Here's a question from my homework that I have no idea where to even beging with it.
A European "weighs" 100 kg on Earth.
a. What is his mass on Earth?
b. What is his weight on Earth?
c. What is his mass on the moon where the acceleration due to gravity is 1/6 that of the Earth?
d. What is his weight on the moon?
Since this is not my area of expertise, I searched Google under the key words "mass weight" to get these possible sources:
http://hyperphysics.phy-astr.gsu.edu/hbase/mass.html
http://www.nyu.edu/pages/mathmol/textbook/weightvmass.html
http://ourworld.compuserve.com/homepages/Gene_Nygaard/weight.htm#toc1
http://www.physics.ucla.edu/k-6connection/Mass,w,d.htm
In the future, you can find the information you desire more quickly, if you use appropriate key words to do your own search.
I hope this helps. Thanks for asking.
I have to put a 12 step dance on a graph and would like an example of a graph.
To solve this question, we need to understand the concepts of mass, weight, and the acceleration due to gravity on Earth and the moon.
a. To find his mass on Earth, we can use the given information, which states that he "weighs" 100 kg on Earth. However, it is important to note that weight is the force exerted on an object due to gravity, and mass is the amount of matter in an object. Since weight depends on the value of gravity, we cannot directly determine his mass from his weight. Therefore, we cannot answer part (a) based solely on the given information.
b. To find his weight on Earth, we can use the formula:
Weight = Mass * Acceleration due to Gravity
Given that he "weighs" 100 kg on Earth, we can conclude that his weight is indeed 100 kg.
c. To find his mass on the moon, where the acceleration due to gravity is 1/6 that of Earth, we need to use the relationship between weight, mass, and acceleration due to gravity. The formula for weight is the same, but gravity on the moon is different.

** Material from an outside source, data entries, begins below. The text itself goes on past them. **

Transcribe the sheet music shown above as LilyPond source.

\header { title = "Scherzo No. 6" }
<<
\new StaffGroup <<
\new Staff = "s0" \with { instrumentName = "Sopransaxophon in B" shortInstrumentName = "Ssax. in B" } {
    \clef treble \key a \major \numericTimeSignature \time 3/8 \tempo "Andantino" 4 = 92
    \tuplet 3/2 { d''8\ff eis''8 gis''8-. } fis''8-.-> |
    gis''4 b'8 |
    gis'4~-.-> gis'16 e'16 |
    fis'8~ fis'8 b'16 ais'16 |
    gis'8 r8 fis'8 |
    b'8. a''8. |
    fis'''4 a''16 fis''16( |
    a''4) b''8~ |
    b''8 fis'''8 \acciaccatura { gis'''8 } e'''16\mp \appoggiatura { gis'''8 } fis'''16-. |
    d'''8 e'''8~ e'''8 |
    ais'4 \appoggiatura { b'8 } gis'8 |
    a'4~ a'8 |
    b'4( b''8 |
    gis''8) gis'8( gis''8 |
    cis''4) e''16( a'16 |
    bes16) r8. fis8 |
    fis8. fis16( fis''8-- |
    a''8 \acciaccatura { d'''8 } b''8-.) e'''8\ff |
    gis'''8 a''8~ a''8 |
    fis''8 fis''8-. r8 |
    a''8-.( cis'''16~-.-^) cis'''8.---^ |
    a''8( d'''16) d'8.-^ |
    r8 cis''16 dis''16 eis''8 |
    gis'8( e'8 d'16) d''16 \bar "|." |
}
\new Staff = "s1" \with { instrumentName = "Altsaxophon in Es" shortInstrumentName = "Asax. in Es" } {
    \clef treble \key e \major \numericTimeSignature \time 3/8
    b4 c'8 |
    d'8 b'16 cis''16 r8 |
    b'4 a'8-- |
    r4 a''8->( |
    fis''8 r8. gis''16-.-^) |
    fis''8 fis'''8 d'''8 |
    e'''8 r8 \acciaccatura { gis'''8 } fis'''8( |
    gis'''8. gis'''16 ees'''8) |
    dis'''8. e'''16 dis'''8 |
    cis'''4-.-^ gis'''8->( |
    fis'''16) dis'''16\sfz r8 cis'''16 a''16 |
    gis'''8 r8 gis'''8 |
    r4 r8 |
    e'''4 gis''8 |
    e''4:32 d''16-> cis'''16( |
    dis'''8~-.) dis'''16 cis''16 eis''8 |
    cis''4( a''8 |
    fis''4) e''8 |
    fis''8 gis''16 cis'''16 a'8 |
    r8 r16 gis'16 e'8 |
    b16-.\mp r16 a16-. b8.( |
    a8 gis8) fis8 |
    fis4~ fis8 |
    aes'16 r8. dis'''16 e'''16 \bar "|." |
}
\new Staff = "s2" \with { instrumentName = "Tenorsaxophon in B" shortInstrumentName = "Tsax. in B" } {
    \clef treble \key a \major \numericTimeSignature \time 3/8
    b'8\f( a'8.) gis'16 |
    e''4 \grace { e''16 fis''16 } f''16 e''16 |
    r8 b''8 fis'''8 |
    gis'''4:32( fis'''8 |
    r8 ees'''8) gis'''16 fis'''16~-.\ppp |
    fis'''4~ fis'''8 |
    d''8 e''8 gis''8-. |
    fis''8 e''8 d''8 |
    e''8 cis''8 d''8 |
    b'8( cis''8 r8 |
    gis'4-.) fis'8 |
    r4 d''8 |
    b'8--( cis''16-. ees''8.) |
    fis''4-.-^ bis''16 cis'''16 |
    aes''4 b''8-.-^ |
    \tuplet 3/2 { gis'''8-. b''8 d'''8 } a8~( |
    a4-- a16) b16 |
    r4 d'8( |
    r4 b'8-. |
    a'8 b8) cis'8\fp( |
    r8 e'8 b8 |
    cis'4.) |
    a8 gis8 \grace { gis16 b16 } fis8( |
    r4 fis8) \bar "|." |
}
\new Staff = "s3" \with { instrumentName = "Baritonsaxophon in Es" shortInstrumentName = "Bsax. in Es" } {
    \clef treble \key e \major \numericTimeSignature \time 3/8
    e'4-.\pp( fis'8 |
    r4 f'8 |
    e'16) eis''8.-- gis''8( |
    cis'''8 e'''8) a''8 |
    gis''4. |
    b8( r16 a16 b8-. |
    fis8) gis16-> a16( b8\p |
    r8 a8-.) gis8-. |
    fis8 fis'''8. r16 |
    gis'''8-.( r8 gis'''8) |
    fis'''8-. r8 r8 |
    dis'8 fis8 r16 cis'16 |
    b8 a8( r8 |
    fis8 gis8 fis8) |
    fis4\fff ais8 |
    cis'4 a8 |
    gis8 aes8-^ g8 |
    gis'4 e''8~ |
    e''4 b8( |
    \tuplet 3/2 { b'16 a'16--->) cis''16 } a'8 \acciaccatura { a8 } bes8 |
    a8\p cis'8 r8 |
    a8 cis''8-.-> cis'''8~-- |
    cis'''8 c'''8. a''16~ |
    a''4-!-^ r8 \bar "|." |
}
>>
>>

Let's say his mass on Earth is represented by m. We can calculate his mass on the moon using the formula:
Weight_on_Earth = Mass_on_Moon * Acceleration_due_to_Gravity_on_Moon
Now, since the weight on Earth is m * Acceleration due to Gravity on Earth (100 kg * acceleration due to gravity on Earth), and the weight on the moon is m * Acceleration due to Gravity on the Moon, we can set up the following equation:
100 kg * acceleration due to gravity on Earth = Mass_on_Moon * acceleration due to gravity on the moon
Since acceleration due to gravity on the moon is 1/6 that of Earth's, we can write:
100 kg * acceleration due to gravity on Earth = Mass_on_Moon * (1/6 * acceleration due to gravity on Earth)
To solve for Mass_on_Moon, we can rearrange the equation to isolate it:
Mass_on_Moon = (100 kg * acceleration due to gravity on Earth) / (1/6 * acceleration due to gravity on Earth)
Simplifying further:
Mass_on_Moon = (100 kg * acceleration due to gravity on Earth) * (6/1)
Now, if we know the value of acceleration due to gravity on Earth (approximately 9.8 m/s^2), we can substitute it into the equation and calculate the value of Mass_on_Moon.
d. To find his weight on the moon, we can use the formula:
Weight_on_Moon = Mass_on_Moon * Acceleration_due_to_Gravity_on_Moon
Using the value of Mass_on_Moon obtained from part (c), we can substitute it into the equation along with the value of acceleration due to gravity on the moon and calculate his weight on the moon.